An example, short, vassal state Amarna letter, using instead of "brother", the prostration formula towards the Pharaoh.
(high resolution, expandible photo)

The cuneiform ŠEŠ sign, as a capital letter (majuscule), is a Sumerogram for Akkadian language ahu, for "brother". It is the cuneiform sign for ŠEŠ, as it can be used for a variety of lower case syllabic values, using š + vowel + š, (or replacement s+vowel+s). Sumerogram ŠEŠ has a high usage in the mid-14th century BC, ~1350-1330 BC Amarna letters from the brother kingdoms to the Pharaoh's Egypt (Egypt named Mizri in the letters). The brother kingdoms were Babylon, Alashiya, and Mittanni, where King Tushratta authored 13 El Amarna letters.

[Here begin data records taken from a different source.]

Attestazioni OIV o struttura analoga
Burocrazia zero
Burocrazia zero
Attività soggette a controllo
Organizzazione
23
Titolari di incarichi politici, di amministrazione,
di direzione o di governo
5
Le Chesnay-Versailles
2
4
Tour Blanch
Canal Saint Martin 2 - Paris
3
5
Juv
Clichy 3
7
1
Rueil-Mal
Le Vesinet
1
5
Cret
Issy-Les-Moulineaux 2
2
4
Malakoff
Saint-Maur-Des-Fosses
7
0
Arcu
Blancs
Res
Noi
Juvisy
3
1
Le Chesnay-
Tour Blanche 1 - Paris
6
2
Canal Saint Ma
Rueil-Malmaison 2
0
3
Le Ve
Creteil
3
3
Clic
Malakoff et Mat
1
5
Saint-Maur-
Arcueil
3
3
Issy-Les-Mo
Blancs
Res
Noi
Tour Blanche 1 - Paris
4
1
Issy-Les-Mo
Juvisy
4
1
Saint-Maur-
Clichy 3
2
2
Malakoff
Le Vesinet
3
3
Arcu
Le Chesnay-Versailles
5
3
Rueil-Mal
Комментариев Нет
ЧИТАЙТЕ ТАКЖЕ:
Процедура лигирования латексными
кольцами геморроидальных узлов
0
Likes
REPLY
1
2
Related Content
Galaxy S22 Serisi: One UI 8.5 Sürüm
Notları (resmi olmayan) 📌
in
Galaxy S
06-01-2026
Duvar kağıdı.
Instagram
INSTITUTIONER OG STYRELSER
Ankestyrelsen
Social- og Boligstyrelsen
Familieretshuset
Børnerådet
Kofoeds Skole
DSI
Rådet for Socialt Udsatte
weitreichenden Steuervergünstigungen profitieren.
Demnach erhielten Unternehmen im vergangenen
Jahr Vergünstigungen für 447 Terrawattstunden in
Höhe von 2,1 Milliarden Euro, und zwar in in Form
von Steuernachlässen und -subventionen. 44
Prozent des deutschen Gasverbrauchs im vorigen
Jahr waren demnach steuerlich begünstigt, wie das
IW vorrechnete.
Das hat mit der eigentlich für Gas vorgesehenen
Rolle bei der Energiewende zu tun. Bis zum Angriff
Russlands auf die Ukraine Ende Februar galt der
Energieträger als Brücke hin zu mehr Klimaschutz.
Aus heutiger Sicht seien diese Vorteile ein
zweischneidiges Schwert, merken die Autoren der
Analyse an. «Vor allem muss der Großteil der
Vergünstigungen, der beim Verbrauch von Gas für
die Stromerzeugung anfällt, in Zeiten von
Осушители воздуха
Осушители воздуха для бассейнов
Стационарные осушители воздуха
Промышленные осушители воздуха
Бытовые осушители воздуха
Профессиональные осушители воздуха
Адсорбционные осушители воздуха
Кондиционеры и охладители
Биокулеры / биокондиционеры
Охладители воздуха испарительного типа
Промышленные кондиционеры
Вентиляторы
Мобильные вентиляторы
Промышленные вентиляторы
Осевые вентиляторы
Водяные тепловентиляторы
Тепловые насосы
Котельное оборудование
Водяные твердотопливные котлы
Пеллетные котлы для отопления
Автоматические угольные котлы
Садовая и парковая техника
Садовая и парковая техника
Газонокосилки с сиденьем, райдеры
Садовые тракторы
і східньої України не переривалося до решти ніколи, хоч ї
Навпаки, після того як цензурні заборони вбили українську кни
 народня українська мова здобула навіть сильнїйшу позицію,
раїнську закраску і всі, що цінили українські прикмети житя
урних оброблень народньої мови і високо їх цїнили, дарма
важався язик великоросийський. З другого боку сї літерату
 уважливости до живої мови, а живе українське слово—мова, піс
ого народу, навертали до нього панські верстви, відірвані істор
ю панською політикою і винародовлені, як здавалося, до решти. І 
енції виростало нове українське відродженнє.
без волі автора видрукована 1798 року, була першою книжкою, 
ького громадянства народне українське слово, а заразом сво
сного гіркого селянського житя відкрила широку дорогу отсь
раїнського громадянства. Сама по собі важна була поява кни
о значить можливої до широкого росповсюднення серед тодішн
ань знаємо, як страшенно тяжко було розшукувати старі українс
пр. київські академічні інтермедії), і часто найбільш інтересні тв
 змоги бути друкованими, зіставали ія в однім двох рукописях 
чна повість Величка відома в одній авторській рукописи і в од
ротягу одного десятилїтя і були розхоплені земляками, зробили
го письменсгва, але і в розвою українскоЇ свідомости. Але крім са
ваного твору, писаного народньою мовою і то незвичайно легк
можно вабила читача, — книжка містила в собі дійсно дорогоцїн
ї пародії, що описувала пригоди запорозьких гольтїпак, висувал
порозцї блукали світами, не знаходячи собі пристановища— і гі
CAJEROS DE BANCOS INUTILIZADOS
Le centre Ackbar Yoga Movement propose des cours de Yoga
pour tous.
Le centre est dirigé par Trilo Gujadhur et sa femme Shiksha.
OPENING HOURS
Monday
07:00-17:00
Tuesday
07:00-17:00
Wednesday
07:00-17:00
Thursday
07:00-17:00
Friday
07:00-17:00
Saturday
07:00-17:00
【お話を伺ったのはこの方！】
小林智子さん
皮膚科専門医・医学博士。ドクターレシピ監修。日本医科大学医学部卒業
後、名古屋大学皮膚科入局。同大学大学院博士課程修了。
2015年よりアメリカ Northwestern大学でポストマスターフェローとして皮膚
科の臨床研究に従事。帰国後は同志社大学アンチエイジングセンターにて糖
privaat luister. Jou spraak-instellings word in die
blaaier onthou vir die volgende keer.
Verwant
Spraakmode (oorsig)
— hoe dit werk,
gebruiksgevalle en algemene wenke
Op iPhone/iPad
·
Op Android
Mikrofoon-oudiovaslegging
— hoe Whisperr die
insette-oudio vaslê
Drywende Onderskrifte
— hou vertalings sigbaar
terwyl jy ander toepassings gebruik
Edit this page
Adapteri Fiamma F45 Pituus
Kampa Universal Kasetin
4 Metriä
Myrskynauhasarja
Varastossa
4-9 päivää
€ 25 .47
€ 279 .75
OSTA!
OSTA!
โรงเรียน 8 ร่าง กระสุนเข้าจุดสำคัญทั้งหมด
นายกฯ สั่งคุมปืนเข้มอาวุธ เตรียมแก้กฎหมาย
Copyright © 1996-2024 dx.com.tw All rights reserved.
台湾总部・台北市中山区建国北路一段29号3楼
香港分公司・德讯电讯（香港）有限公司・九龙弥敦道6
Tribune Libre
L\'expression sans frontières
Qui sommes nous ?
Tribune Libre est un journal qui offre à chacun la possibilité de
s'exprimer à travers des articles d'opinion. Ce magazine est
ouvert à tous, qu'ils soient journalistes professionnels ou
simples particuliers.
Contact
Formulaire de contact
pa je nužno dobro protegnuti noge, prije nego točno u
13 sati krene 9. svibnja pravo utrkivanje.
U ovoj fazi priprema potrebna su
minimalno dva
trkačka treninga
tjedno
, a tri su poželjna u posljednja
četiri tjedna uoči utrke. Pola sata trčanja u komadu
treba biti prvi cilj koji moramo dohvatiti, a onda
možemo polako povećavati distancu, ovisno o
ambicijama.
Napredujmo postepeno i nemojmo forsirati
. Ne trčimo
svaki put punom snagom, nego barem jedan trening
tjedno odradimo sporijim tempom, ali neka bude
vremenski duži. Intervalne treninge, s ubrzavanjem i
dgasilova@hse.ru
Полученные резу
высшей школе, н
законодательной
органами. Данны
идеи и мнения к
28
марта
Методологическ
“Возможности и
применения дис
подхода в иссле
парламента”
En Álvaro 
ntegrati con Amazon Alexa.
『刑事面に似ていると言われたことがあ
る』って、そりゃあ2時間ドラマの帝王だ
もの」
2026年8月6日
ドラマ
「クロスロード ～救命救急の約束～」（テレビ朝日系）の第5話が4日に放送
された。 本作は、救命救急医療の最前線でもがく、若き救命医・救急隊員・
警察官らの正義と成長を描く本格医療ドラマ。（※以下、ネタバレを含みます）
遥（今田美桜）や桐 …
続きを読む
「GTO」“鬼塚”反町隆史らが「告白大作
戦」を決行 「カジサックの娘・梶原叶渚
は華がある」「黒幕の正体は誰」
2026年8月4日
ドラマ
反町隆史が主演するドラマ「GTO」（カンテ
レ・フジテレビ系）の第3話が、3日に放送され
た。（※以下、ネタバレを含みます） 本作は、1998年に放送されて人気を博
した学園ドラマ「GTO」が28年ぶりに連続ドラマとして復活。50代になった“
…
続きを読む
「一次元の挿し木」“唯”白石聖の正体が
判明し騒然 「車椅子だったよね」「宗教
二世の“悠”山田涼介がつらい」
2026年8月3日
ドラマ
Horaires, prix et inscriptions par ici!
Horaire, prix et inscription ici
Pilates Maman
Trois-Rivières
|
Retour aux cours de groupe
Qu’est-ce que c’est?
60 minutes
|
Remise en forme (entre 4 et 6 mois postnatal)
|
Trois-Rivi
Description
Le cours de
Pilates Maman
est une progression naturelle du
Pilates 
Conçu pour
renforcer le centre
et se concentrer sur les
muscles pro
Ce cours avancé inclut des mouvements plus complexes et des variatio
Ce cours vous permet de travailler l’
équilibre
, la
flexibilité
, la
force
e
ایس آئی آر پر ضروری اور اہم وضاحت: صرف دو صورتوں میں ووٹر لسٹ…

The Sumerogram ŠEŠ, and its syllabic uses (sis through šiš) are also found in the Epic of Gilgamesh, with usage numbers as follows: sis-(3 time), šes-(6), šeš-(3), šiš-(1), ŠEŠ-(6).

As an example of the high usage of sumerogramic use in the Amarna letters, Amarna letter EA 19 from Tushratta, for 13 paragraphs
averages about three uses per paragraph, 40 uses of ŠEŠ in the entire letter. For letter EA 35 from the King of Alashiya, for a total of thirteen paragraphs, the Sumerogram is used 27 times.

==Construction of the sign==
The ŠEŠ sign is constructed by the addition of two wedges (an upper wedge positioned above a lower wedge), at the end of the cuneiform sign for "man", LÚ (man Sumerogram).